### Provided data
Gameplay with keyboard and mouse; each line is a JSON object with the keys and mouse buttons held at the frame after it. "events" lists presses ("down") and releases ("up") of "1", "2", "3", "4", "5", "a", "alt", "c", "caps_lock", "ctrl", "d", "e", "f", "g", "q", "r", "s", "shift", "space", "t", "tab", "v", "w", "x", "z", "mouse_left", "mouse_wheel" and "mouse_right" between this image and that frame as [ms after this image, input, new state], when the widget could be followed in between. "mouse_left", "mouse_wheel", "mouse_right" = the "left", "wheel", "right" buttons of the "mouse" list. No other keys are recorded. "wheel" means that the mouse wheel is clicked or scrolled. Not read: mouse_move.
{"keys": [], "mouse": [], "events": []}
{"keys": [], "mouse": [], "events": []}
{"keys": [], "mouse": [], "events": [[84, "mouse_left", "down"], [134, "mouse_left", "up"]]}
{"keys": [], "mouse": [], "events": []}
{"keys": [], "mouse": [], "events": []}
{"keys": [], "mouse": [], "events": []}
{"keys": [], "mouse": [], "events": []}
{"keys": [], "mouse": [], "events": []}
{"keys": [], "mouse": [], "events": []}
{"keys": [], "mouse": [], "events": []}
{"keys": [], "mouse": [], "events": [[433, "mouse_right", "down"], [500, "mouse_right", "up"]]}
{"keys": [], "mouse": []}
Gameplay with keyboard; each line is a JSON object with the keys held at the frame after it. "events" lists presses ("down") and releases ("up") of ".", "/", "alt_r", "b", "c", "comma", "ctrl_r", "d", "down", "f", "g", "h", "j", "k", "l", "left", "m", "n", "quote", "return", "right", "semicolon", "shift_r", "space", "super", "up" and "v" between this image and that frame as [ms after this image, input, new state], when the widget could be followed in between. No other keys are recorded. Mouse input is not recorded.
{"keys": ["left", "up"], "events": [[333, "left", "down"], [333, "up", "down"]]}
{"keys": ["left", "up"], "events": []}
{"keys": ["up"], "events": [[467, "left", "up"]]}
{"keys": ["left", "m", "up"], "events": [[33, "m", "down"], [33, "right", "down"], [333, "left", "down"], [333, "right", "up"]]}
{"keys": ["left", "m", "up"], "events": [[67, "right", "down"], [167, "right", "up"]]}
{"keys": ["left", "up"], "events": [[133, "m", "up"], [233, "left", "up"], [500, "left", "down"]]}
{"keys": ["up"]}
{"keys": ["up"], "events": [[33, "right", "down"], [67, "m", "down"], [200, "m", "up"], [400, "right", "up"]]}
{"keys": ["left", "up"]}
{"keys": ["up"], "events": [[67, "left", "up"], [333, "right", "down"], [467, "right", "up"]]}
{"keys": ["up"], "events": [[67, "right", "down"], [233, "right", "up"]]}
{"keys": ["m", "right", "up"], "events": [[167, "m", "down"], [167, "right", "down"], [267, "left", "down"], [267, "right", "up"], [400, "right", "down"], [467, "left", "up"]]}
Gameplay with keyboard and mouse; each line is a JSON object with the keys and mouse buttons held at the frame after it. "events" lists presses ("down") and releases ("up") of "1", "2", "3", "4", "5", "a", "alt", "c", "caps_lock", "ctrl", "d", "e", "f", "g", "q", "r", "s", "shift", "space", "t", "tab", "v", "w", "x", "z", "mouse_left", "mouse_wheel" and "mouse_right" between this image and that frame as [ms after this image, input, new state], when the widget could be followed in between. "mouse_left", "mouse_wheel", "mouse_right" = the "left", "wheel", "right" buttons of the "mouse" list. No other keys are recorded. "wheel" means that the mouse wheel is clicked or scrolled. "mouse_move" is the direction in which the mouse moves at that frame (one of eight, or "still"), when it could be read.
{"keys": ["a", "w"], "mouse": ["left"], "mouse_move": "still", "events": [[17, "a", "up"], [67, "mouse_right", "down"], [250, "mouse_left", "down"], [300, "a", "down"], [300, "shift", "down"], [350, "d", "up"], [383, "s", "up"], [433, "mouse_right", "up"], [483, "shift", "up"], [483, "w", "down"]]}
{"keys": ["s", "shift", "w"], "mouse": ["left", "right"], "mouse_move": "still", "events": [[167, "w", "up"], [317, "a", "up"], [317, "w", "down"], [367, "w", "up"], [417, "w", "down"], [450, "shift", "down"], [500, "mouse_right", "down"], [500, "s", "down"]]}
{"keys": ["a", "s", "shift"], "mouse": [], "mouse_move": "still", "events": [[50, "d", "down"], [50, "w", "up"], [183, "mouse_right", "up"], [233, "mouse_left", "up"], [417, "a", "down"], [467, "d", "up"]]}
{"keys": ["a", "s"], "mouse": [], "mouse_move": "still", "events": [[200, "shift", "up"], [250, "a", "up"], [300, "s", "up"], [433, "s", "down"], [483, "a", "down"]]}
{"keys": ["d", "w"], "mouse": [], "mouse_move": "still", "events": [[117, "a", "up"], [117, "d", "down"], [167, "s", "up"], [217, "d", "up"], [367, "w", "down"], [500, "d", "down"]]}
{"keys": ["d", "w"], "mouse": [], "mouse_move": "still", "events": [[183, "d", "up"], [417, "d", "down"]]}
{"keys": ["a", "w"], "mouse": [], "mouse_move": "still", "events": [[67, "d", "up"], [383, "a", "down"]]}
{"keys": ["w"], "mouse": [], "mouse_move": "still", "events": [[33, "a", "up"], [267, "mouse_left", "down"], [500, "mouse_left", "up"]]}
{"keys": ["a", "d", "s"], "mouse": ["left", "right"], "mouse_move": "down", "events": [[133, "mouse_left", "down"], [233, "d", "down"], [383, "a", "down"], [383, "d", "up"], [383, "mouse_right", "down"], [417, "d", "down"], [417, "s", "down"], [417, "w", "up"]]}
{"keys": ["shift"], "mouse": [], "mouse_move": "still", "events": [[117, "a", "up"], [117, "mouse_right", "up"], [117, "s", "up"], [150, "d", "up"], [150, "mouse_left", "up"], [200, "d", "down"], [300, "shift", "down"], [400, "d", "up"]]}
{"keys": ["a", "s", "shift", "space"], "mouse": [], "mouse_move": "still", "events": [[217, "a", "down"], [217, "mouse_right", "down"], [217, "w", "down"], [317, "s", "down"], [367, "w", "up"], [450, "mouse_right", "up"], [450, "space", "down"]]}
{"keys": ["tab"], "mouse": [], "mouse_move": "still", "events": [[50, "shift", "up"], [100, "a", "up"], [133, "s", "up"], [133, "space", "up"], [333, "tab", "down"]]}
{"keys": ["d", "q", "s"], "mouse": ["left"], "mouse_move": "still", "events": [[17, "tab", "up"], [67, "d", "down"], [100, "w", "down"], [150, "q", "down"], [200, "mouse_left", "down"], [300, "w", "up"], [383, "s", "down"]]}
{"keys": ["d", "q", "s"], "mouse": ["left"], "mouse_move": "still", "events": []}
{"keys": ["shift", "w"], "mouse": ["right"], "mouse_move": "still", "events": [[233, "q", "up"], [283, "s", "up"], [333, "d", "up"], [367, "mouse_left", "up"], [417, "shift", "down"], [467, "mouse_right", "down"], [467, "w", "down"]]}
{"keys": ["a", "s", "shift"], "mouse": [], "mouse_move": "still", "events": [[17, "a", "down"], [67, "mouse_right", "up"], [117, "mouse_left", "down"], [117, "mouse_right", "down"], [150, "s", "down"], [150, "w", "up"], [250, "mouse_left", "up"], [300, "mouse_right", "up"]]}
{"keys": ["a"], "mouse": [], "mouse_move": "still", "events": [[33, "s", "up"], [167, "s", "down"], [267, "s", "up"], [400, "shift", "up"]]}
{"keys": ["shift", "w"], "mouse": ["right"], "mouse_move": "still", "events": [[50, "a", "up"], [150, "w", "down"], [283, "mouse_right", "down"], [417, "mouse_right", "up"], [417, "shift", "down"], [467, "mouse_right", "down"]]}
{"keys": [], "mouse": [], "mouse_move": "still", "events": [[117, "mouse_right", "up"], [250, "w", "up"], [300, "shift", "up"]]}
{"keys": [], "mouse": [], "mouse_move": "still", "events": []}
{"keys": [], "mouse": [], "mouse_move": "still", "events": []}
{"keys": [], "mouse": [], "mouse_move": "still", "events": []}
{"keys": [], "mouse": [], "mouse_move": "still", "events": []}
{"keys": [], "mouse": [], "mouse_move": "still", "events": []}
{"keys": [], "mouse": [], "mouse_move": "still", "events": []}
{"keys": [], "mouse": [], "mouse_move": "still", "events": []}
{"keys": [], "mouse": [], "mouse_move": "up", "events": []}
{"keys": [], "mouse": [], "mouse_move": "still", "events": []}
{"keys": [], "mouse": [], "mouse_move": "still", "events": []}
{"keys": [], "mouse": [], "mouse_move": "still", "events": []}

### Instructions for the task
Write only the number of lines in the data above that include "clicked".

### Final answer
2